## [WRITTEN EXERCISE]
Can you extract the rows from the line with "Document page, 1500x1125 pixels." up to and including the line with "picture [1193, 973, 1486, 1097]", copying each one exactly?

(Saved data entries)
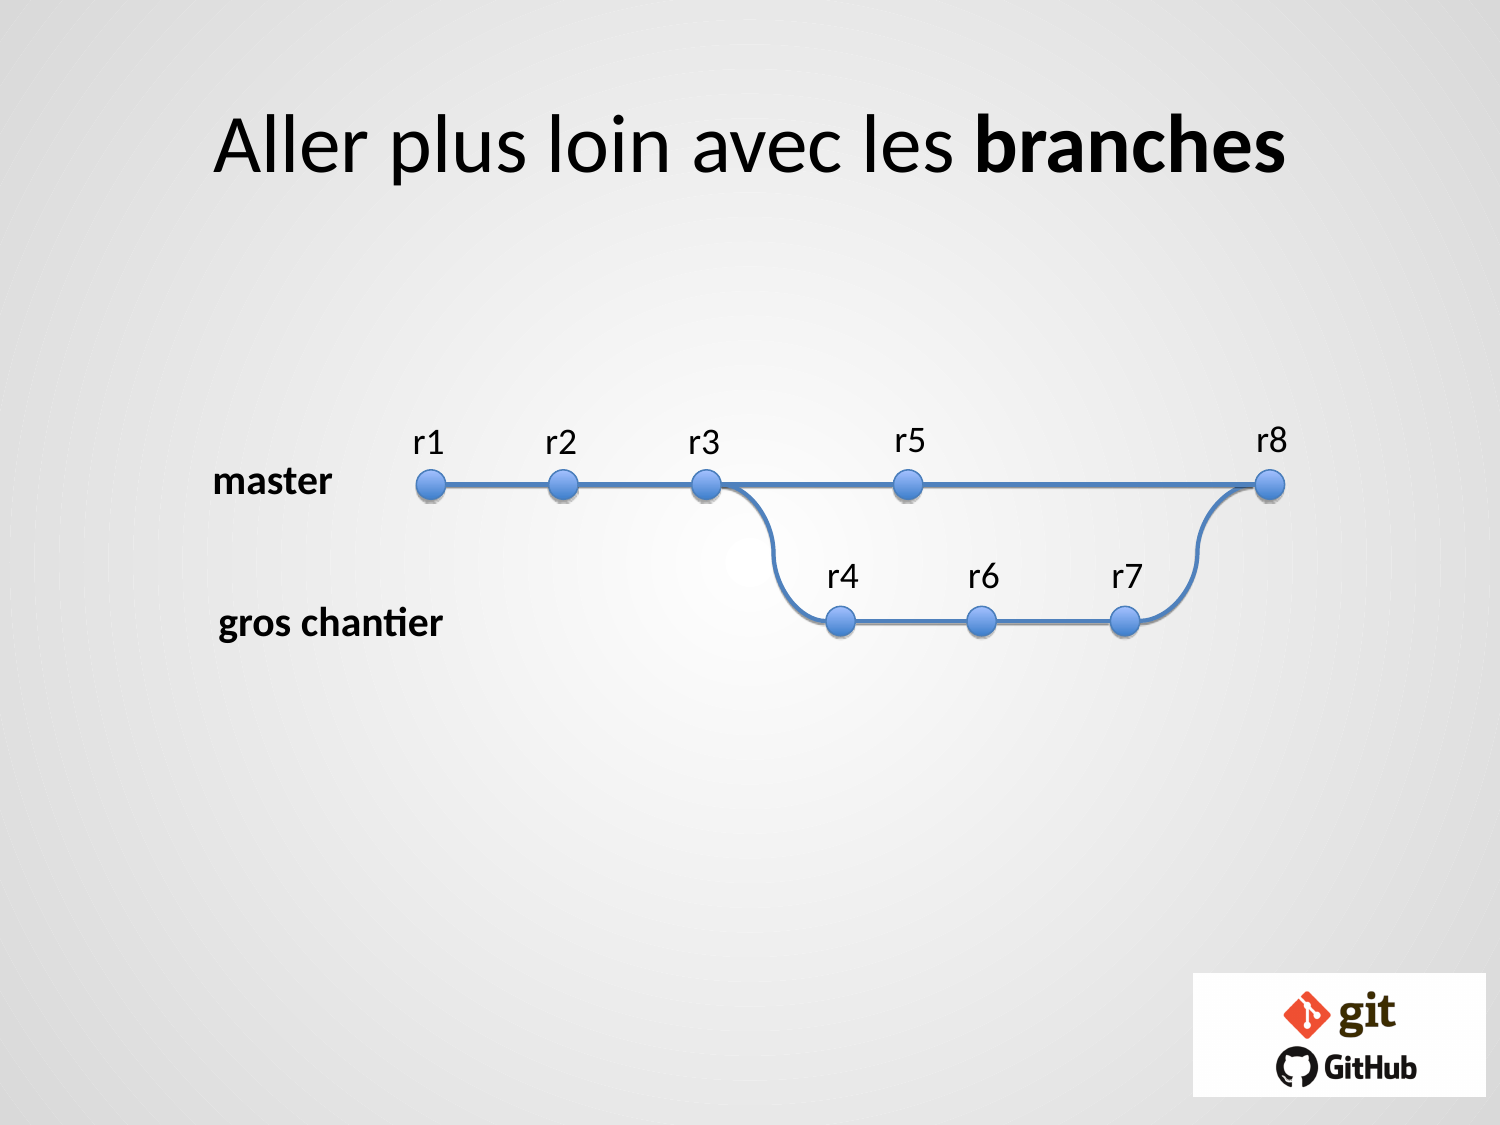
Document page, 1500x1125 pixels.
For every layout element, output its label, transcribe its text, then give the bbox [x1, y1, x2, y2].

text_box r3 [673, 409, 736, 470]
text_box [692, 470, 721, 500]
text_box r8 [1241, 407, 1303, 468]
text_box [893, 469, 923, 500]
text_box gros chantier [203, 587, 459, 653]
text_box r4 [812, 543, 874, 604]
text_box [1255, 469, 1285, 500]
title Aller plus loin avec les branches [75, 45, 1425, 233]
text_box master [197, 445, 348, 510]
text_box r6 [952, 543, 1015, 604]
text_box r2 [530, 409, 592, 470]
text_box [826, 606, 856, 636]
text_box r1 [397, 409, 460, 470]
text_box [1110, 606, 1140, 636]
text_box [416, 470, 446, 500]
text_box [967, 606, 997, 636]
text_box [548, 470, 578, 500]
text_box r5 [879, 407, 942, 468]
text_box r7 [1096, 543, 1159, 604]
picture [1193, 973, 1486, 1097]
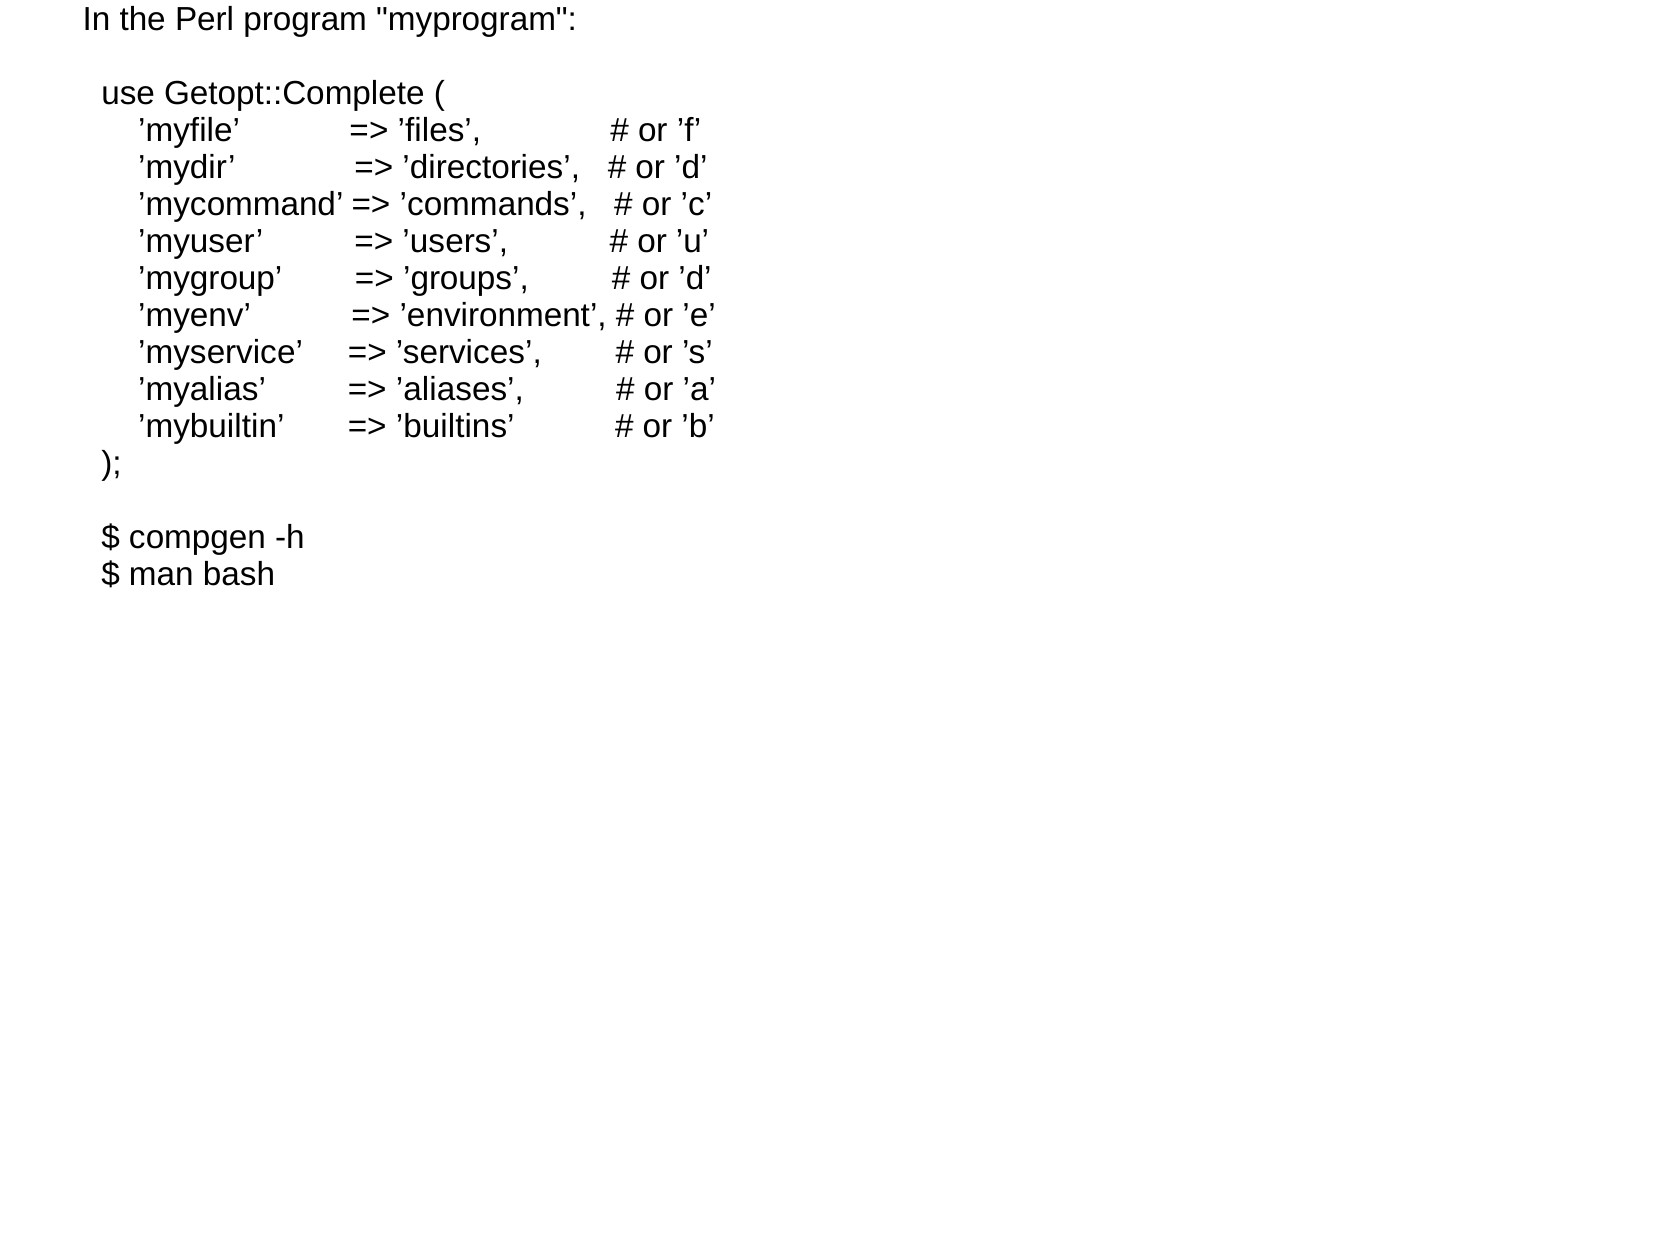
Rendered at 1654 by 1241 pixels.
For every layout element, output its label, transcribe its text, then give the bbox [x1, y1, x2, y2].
* * *
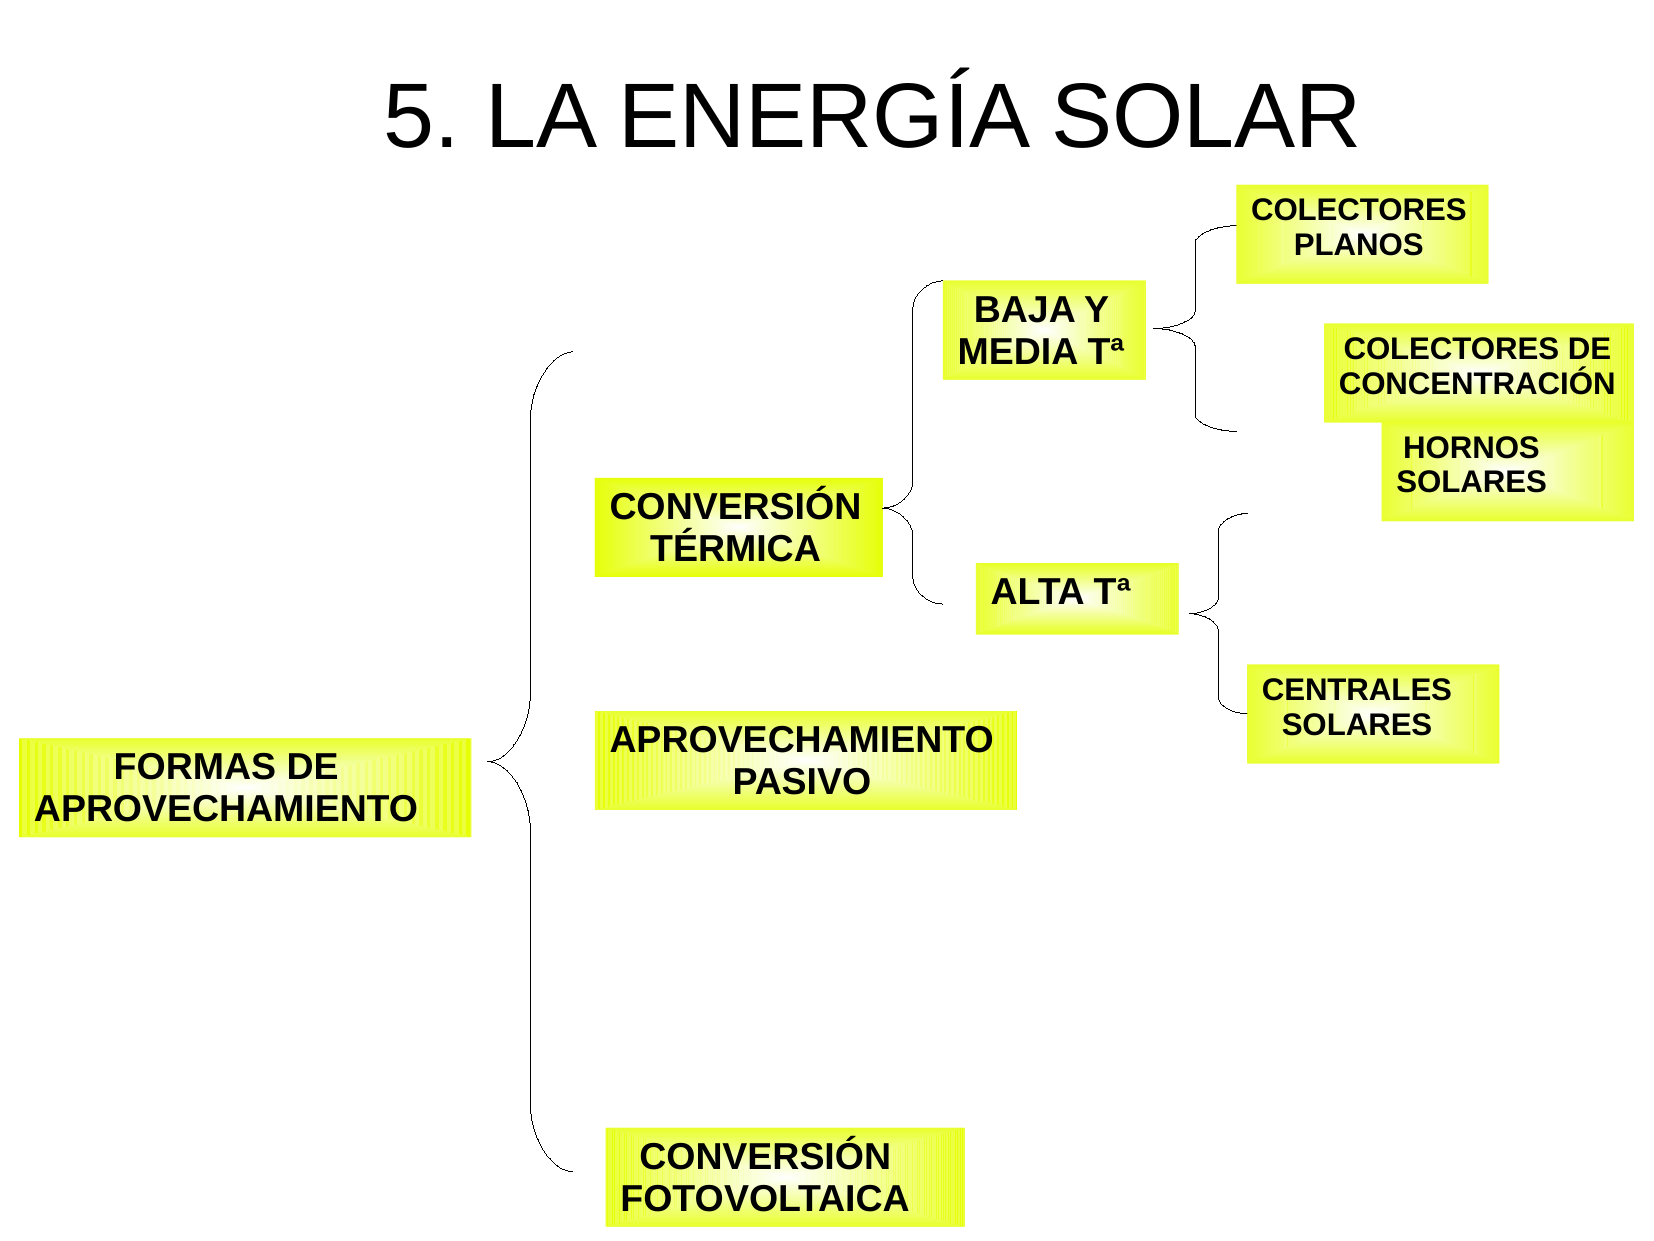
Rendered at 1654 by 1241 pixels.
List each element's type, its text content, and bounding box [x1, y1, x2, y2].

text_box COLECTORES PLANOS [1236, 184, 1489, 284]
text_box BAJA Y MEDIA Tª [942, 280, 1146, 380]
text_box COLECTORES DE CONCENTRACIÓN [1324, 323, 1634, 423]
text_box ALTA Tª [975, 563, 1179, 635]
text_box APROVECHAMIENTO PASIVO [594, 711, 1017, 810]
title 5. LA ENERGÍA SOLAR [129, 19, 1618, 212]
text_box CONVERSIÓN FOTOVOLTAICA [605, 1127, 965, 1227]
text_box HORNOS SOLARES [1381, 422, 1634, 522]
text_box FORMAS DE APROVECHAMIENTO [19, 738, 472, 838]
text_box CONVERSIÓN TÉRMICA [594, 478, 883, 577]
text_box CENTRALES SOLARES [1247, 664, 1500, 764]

## [OUTPUT BELOW]
Document page, 1500x1125 pixels.
For every layout element, output its label, transcribe its text, then give the bbox [x1, y1, x2, y2].

text_box r3 [673, 409, 736, 470]
text_box [692, 470, 721, 500]
text_box r8 [1241, 407, 1303, 468]
text_box [893, 469, 923, 500]
text_box gros chantier [203, 587, 459, 653]
text_box r4 [812, 543, 874, 604]
text_box [1255, 469, 1285, 500]
title Aller plus loin avec les branches [75, 45, 1425, 233]
text_box master [197, 445, 348, 510]
text_box r6 [952, 543, 1015, 604]
text_box r2 [530, 409, 592, 470]
text_box [826, 606, 856, 636]
text_box r1 [397, 409, 460, 470]
text_box [1110, 606, 1140, 636]
text_box [416, 470, 446, 500]
text_box [967, 606, 997, 636]
text_box [548, 470, 578, 500]
text_box r5 [879, 407, 942, 468]
text_box r7 [1096, 543, 1159, 604]
picture [1193, 973, 1486, 1097]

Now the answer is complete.